Building CCIP Messages from EVM to SVM

Introduction

This guide explains how to construct CCIP Messages from Ethereum Virtual Machine (EVM) chains (e.g. Ethereum) to SVM chains (e.g. Solana). We'll cover the message structure, required parameters, and implementation details for different message types including token transfers, arbitrary data messaging, and programmatic token transfers (data and tokens).

CCIP Message Structure

CCIP messages are built using the EVM2AnyMessage struct from the Client.sol library. The EVM2AnyMessage struct is defined as follows:

struct EVM2AnyMessage {
    bytes receiver;
    bytes data;
    EVMTokenAmount[] tokenAmounts;
    address feeToken;
    bytes extraArgs;
}

receiver

  • Definition: The receiver field specifies which program on the destination chain will process the incoming CCIP message.
  • Token-only transfers:
    • Use: 0x0000000000000000000000000000000000000000000000000000000000000000 (32-byte zero address)
    • Why: No program execution needed for token-only transfers.
***
WORK ITEM
Answer these questions from the CCIP message guide:
1. Which library provides the EVM2AnyMessage struct?
2. What type is the feeToken field?
3. What value should the receiver field hold for token-only transfers?
Answer from the CCIP message guide alone.

GIVEN DATA
***
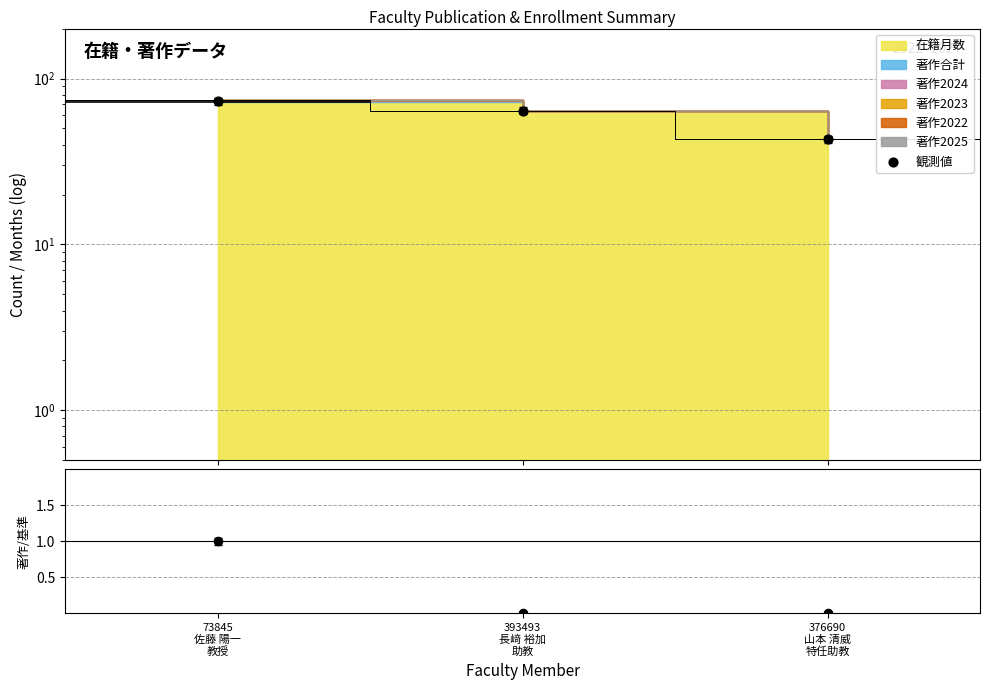

At which category is the sum across all series the highest?

73845
佐藤 陽一
教授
***
TASK ANSWER
1. Client.sol
2. address
3. The 32-byte zero address, 0x0000000000000000000000000000000000000000000000000000000000000000